Whereas as an artist I see the project as a diverse collection of essays, artworks which reflects back to me personally.
So the distinctions be the two are blurred and intertwined on different levels, on the personal level I expose my own artworks and writings, and the reception thereof gives rise to a reaction whether as an artwork or piece of poetry which in turn is again exposed in the same medium.
On the public level it is open to anyone who thinks along some not so outspoken cultural attitudes or stylistic preferences, among which a certain cultural political radicalism is shared.
Language is what unites and divides, the need to look for unknown territories urges me to experiment with its boundaries. So this whole publishing project is an open form in which I try to navigate towards these unknown territories.
VB: What do you think about writing machines and image generators? Is it useful for you?

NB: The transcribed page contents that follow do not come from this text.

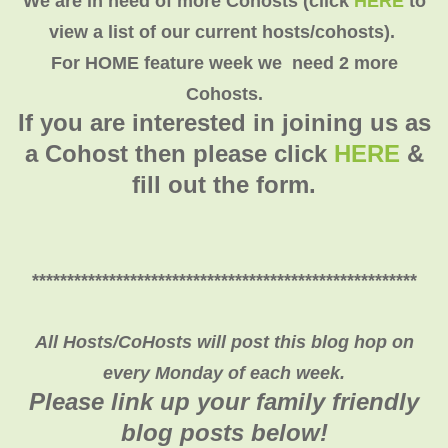
We are in need of more Cohosts (click
HERE
to
view a list of our current hosts/cohosts).
For HOME feature week we need 2 more
Cohosts.
If you are interested in joining us as
a Cohost then please click
HERE
&
fill out the form.
*******************************************************
All Hosts/CoHosts will post this blog hop on
every Monday of each week.
Please link up your family friendly
blog posts below!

In general – what fo you think about mechanical creativity?
AA: Personally I like computer generated text and images less than I did previously when I did several works based on applying search algorithms on specific word entries. As it turns out to be the produced texts reads as a new narrative which is not fixed to a preconfigured structure.
The randomness gives it another outcome each time the program is run, producing a quasi unique storyline.
The quasi uniqueness is what bothers me , there is a need in me to control the outcome more then the algorhithm is giving. Currently I tend to like a fixed outcome more and more and I am investigating the permutations of text and image fragments on detail niveau . These fragments can be artificially generated but mostly are hand picked from digitally produced originals.
Artificially created texts and images may augment our own awareness and knowledge regarding the ‘meaning’ of human various ways of communicating not the least in our understanding of our own self images. When a narrative produced by a machine is indistinguishable from a human-made narrative it says something about the intrinsic properties of the construct itself and by experimenting with it we may progress towards newer forms of expression.
Expressions we can benefit from in various fields, for instance cinema progressed from a simple projection system accompanying traditional story telling towards a high tech industry capable of influencing great masses, even so artificially produced images and text such as augmented reality, Virtual reality 3d printing etc etc will at its turn make available new ways to influence and shape society.